第2章 第二章
「初めまして」
「はっ?誰だ、あんた…?」
私が皆の前に出たからか、怪訝そうに見つめて来る。数時間前にあった元主が結婚するから引き継いで私が新しく主になった事と、自己紹介を言えば長髪をなびかせて私を覗き込む一人の男性がいた。この人も新選組の羽織を身に付けている、確か沖田総司の刀である加州清光くんと大和守安定くんの知り合いと考えて…間違いでなければ。
「土方歳三…」
「!…おいおい、あんた…」
「ごめんなさい…違いましたか?私の推理的に羽織が新選組で…貴方のようなカッコイイ方なら土方歳三しかいないかなと、思ったんですけど…」
カッコイイのは認めるが、正直に言えば女のカンである。軽い気持ちで沖田総司の刀がいるなら土方歳三の刀もいるんじゃない?という言葉で発した。それに私のイメージ的にも土方歳三ってこんな感じなのかも知れないなと思えたからだ。ふるふると小刻みに震える男性にまさか間違えただろうかと笑顔が引きつるが、私の両肩に手を置いて真っ直ぐ射抜くように見下ろされる。
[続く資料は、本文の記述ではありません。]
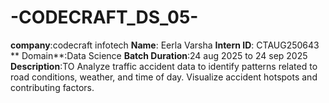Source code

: # -CODECRAFT_DS_05-
**company**:codecraft infotech
**Name**: Eerla Varsha
**Intern ID**: CTAUG250643
** Domain**:Data Science
**Batch Duration**:24 aug 2025 to 24 sep 2025
**Description**:TO Analyze traffic accident data to identify patterns related  to road conditions, weather, and time of day. Visualize accident hotspots and contributing factors.
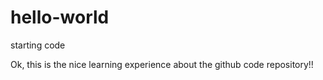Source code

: # hello-world
starting code

Ok, this is the nice learning experience about the github code repository!! 
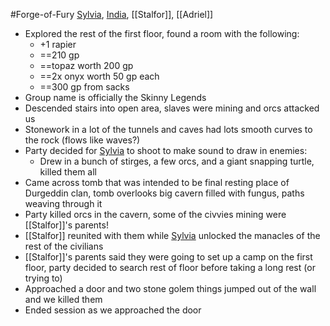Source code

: #Forge-of-Fury 
[Sylvia](PCs/Past/Sylvia.md), [India](PCs/Current/India.md), [[Stalfor]], [[Adriel]]

- Explored the rest of the first floor, found a room with the following:
	- +1 rapier
	- ==210 gp
	- ==topaz worth 200 gp
	- ==2x onyx worth 50 gp each
	- ==300 gp from sacks
- Group name is officially the Skinny Legends
- Descended stairs into open area, slaves were mining and orcs attacked us
- Stonework in a lot of the tunnels and caves had lots smooth curves to the rock (flows like waves?)
- Party decided for [Sylvia](PCs/Past/Sylvia.md) to shoot to make sound to draw in enemies:
	- Drew in a bunch of stirges, a few orcs, and a giant snapping turtle, killed them all
- Came across tomb that was intended to be final resting place of Durgeddin clan, tomb overlooks big cavern filled with fungus, paths weaving through it
- Party killed orcs in the cavern, some of the civvies mining were [[Stalfor]]'s parents!
- [[Stalfor]] reunited with them while [Sylvia](PCs/Past/Sylvia.md) unlocked the manacles of the rest of the civilians
- [[Stalfor]]'s parents said they were going to set up a camp on the first floor, party decided to search rest of floor before taking a long rest (or trying to)
- Approached a door and two stone golem things jumped out of the wall and we killed them
- Ended session as we approached the door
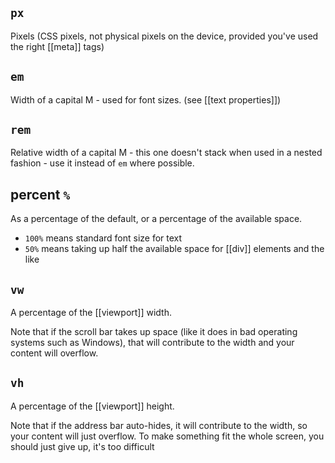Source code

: ## `px`
Pixels (CSS pixels, not physical pixels on the device, provided you've used the right [[meta]] tags)

## `em`
Width of a capital M - used for font sizes. (see [[text properties]])

## `rem`
Relative width of a capital M - this one doesn't stack when used in a nested fashion - use it instead of `em` where possible.

## percent `%`
As a percentage of the default, or a percentage of the available space.

- `100%` means standard font size for text
- `50%` means taking up half the available space for [[div]] elements and the like

## `vw`
A percentage of the [[viewport]] width. 

Note that if the scroll bar takes up space (like it does in bad operating systems such as Windows), that will contribute to the width and your content will overflow.

## `vh`
A percentage of the [[viewport]] height.

Note that if the address bar auto-hides, it will contribute to the width, so your content will just overflow. To make something fit the whole screen, you should just give up, it's too difficult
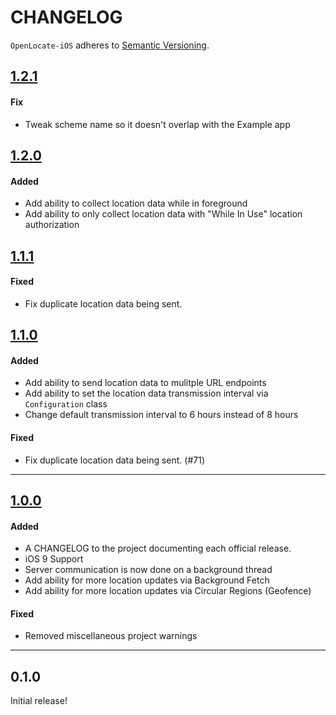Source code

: # CHANGELOG

`OpenLocate-iOS` adheres to [Semantic Versioning](http://semver.org/).

## [1.2.1](https://github.com/OpenLocate/openlocate-ios/tag/1.2.1)

#### Fix

- Tweak scheme name so it doesn't overlap with the Example app

## [1.2.0](https://github.com/OpenLocate/openlocate-ios/tag/1.2.0)

#### Added

- Add ability to collect location data while in foreground
- Add ability to only collect location data with "While In Use" location authorization

## [1.1.1](https://github.com/OpenLocate/openlocate-ios/tag/1.1.1)

#### Fixed

- Fix duplicate location data being sent.

## [1.1.0](https://github.com/OpenLocate/openlocate-ios/tag/1.1.0)

#### Added

- Add ability to send location data to mulitple URL endpoints
- Add ability to set the location data transmission interval via `Configuration` class
- Change default transmission interval to 6 hours instead of 8 hours

#### Fixed

- Fix duplicate location data being sent. (#71)

---

## [1.0.0](https://github.com/OpenLocate/openlocate-ios/tag/1.0.0)

#### Added

- A CHANGELOG to the project documenting each official release.
- iOS 9 Support
- Server communication is now done on a background thread
- Add ability for more location updates via Background Fetch
- Add ability for more location updates via Circular Regions (Geofence)

#### Fixed

- Removed miscellaneous project warnings

---

## 0.1.0

Initial release!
あっ…桜が舞った。
「あんた、良く分かってんじゃねぇか!そう!オレが土方歳三が使っていた刀、和泉守兼定だ…かっこよくて強い!最近流行りの刀だぜ」
「あぁ兼さん。嬉しいのは分かるけど主さんの顔、凄く引きつってるから…」
和泉守兼定さんは私の両肩をバシバシと軽く乱暴に叩きながら、興奮したように話し始める。とても嬉しそうだが肩が地味に痛い、そんな時助け舟を出してくれたのが可愛らしいがしっかり者のような雰囲気をもつ男の子が和泉守兼定さんと私の間に割って入ってくれた。
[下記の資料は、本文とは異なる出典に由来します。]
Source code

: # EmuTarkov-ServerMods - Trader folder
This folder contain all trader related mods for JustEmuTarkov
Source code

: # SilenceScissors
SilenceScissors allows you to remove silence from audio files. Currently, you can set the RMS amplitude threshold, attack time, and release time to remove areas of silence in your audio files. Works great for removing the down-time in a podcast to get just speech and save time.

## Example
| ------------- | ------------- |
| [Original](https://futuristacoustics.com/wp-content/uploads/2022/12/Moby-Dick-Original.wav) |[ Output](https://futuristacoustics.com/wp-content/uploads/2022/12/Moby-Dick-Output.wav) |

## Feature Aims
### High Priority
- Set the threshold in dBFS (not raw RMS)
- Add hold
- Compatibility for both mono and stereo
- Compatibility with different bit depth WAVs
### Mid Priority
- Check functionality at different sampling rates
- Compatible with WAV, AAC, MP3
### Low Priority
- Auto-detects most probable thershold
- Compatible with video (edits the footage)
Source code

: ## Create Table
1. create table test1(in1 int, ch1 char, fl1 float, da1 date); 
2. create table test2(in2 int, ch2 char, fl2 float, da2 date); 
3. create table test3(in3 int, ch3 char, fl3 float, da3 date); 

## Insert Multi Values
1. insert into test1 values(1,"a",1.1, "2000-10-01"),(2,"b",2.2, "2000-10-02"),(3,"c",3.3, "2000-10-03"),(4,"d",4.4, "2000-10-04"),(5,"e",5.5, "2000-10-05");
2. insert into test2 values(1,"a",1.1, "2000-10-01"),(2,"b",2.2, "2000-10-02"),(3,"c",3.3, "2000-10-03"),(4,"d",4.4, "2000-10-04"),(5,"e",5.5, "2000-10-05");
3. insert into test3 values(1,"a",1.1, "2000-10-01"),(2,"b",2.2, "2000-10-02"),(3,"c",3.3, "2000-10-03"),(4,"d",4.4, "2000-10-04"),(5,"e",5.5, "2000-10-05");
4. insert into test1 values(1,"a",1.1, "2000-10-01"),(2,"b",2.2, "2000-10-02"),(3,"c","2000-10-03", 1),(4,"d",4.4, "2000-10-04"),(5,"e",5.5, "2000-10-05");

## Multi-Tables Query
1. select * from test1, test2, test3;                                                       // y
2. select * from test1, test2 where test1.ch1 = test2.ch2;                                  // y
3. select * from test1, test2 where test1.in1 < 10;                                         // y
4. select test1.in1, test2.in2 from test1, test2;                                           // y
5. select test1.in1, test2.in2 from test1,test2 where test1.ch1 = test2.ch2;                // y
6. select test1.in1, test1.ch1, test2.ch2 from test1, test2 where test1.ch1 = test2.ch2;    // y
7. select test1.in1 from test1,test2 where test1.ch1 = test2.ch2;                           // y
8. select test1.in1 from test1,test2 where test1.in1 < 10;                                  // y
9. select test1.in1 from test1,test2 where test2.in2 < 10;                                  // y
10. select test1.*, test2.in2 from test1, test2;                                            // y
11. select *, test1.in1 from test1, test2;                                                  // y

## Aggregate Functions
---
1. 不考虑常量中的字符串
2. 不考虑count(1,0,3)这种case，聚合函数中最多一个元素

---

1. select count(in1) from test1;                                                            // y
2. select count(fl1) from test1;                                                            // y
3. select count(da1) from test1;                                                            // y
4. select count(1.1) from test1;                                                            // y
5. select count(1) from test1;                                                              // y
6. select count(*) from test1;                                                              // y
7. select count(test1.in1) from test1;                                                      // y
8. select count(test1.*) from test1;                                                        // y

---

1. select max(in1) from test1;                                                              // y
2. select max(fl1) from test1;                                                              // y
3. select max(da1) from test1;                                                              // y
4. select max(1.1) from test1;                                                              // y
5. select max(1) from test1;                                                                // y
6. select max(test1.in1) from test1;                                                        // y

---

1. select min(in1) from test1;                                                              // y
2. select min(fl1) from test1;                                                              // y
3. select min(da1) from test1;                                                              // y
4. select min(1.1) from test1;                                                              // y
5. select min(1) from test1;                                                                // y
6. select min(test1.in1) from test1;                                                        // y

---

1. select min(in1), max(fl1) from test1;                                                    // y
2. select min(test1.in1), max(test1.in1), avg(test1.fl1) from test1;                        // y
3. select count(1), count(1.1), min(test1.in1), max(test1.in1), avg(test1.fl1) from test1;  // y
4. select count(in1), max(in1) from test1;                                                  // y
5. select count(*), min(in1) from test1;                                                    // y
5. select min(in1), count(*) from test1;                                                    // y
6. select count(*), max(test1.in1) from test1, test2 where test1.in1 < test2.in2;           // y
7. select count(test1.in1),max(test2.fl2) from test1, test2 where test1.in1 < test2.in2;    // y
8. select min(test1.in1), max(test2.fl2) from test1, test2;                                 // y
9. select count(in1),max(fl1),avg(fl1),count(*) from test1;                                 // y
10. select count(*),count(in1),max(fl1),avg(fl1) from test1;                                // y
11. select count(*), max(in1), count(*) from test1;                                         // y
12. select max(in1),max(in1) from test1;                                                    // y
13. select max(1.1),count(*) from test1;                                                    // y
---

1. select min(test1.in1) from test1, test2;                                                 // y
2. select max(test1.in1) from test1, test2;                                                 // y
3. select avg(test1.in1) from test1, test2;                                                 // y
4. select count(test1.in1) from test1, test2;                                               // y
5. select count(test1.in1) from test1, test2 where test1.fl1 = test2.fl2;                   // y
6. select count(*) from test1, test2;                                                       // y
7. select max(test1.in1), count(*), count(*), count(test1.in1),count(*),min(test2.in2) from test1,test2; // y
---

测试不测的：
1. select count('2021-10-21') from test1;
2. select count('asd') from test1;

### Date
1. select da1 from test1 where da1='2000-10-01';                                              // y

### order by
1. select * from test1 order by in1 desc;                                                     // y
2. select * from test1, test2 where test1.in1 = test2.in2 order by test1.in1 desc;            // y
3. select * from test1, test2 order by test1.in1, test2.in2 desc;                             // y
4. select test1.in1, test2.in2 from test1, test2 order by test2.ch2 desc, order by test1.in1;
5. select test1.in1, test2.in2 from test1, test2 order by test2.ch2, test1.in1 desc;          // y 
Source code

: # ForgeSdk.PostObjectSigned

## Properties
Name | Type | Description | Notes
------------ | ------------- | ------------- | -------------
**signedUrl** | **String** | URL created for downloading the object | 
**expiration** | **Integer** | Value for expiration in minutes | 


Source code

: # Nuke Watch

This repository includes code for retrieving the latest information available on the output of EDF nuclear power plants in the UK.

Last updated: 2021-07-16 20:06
「初めまして、僕は堀川国広と言って兼さん……和泉守兼定と同じく土方歳三が使っていた脇差です」
「そうなんですか、今日から宜しくお願い致します」
頭を下げた私に、ぱちぱちと瞬きさせる二人の視線を感じてゆっくり頭を上げると首を傾げた。なぜかとても困ったような顔をして。
「あぁ、いや…悪い」
「すみません、僕や兼さんはとても戸惑っていまして…」
「あぁ…いきなり帰って来て主が変わっていたらそれは驚きますよね」
「いや、そうじゃねぇんだ…」
じゃあなんだ。内心曖昧な言葉を濁す二人に苛立ちを感じながら首を傾げる。その時ポツリとまた別な刀剣男士が呟いた。